→ **Material for this exercise**
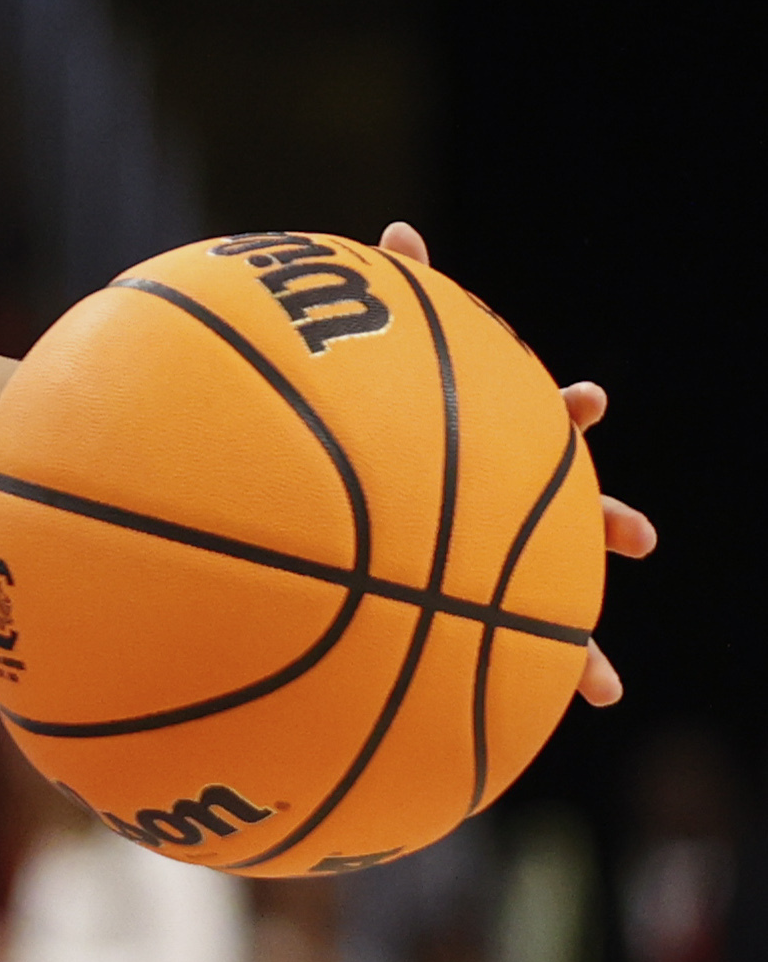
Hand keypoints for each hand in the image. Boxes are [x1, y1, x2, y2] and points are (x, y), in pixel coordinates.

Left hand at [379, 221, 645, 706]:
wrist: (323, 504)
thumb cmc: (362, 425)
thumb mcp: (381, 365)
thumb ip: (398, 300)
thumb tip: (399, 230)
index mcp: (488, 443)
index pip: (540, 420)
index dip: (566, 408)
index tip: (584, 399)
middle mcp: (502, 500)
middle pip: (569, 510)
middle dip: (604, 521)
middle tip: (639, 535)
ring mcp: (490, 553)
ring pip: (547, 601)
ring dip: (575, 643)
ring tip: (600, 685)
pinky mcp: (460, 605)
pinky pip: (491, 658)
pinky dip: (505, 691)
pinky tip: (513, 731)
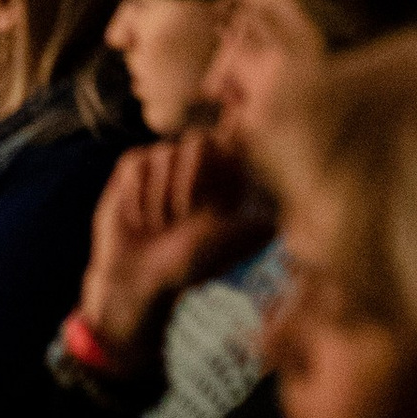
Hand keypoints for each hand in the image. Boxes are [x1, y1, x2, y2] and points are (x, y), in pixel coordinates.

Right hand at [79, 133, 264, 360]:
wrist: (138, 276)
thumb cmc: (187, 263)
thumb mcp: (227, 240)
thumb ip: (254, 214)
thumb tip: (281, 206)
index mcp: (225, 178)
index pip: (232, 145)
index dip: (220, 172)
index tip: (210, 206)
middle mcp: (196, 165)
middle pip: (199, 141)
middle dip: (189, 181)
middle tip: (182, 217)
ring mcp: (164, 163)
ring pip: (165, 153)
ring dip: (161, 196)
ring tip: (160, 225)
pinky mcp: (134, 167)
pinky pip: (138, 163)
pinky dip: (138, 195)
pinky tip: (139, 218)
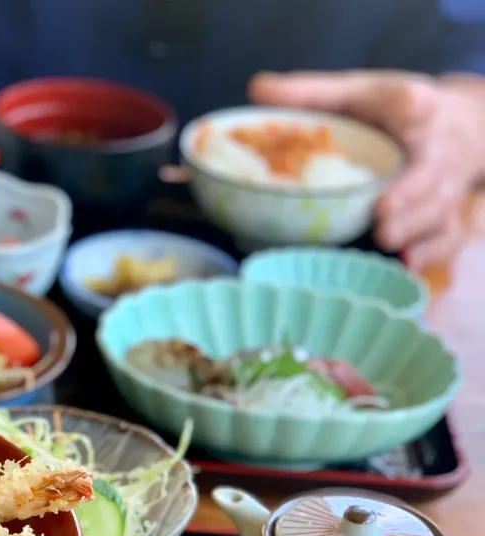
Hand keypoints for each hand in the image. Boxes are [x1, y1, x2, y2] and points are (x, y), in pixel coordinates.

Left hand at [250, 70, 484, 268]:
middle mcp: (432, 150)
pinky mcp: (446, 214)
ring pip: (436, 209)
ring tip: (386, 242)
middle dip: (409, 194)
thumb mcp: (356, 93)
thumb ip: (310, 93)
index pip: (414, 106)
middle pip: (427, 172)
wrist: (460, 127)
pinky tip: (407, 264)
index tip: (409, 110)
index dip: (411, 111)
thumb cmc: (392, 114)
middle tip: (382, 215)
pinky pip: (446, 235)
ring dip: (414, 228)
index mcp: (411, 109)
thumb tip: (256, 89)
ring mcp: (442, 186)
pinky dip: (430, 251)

---

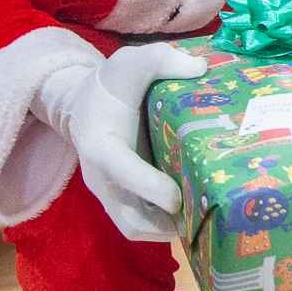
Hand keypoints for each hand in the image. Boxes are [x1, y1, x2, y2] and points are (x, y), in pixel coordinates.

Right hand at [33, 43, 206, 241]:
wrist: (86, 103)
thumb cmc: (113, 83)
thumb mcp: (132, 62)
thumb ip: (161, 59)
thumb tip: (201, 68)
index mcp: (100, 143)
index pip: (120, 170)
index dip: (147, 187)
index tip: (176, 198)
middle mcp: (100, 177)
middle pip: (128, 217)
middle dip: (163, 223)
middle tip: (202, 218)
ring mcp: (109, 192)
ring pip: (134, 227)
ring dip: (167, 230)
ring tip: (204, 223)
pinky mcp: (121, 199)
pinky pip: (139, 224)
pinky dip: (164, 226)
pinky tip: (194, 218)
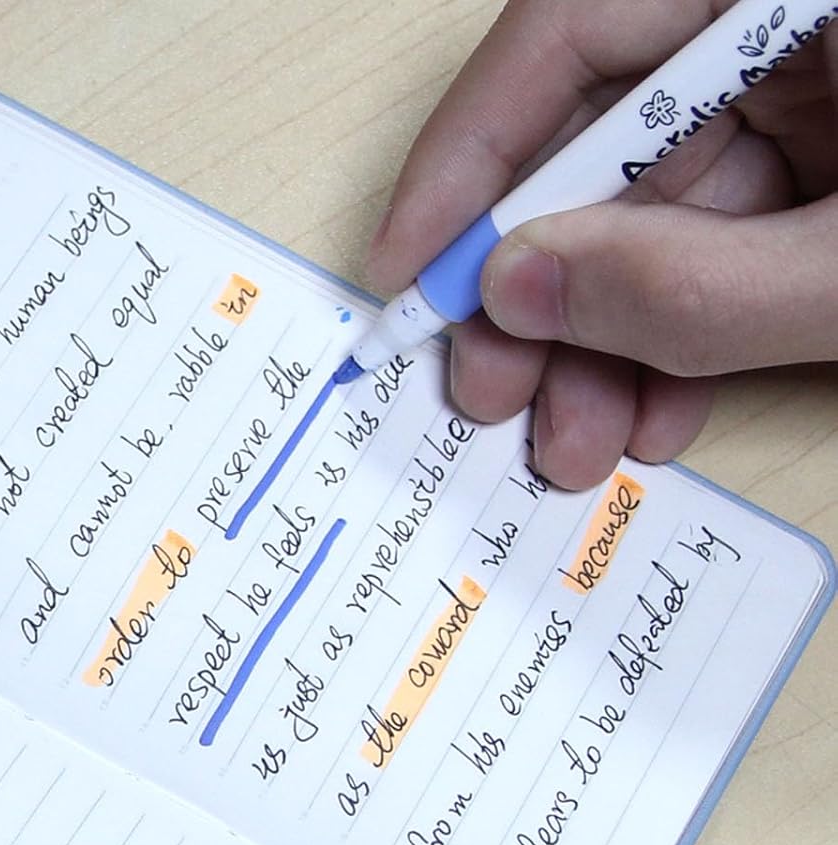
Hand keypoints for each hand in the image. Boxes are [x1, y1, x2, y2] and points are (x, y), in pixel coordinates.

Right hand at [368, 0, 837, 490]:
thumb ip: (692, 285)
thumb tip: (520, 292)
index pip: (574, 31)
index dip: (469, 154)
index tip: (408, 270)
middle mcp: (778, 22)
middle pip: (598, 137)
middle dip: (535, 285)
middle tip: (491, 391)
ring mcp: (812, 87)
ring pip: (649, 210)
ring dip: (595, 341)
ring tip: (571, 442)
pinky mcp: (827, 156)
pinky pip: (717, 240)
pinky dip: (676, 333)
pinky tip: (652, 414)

→ **What you need to do**
What lines above run from the one with "ring mcp: (490, 553)" to the one with "thumb mcp: (227, 240)"? Give them again exactly, ends included, and leave the pictures out.

→ **Your response**
ring mcp: (490, 553)
ring pip: (547, 601)
ring dip: (575, 643)
ring tip: (600, 685)
pinky mcp: (460, 605)
pinky pip: (491, 658)
pinky dip: (505, 691)
pinky tip: (513, 731)
Hand keypoints for each hand in the image. Boxes are [x1, y1, x2, y2] and points are (x, y), in pixel coordinates.

Right hand at [79, 133, 264, 360]:
wrist: (138, 276)
thumb cmc: (187, 263)
thumb mcp: (227, 240)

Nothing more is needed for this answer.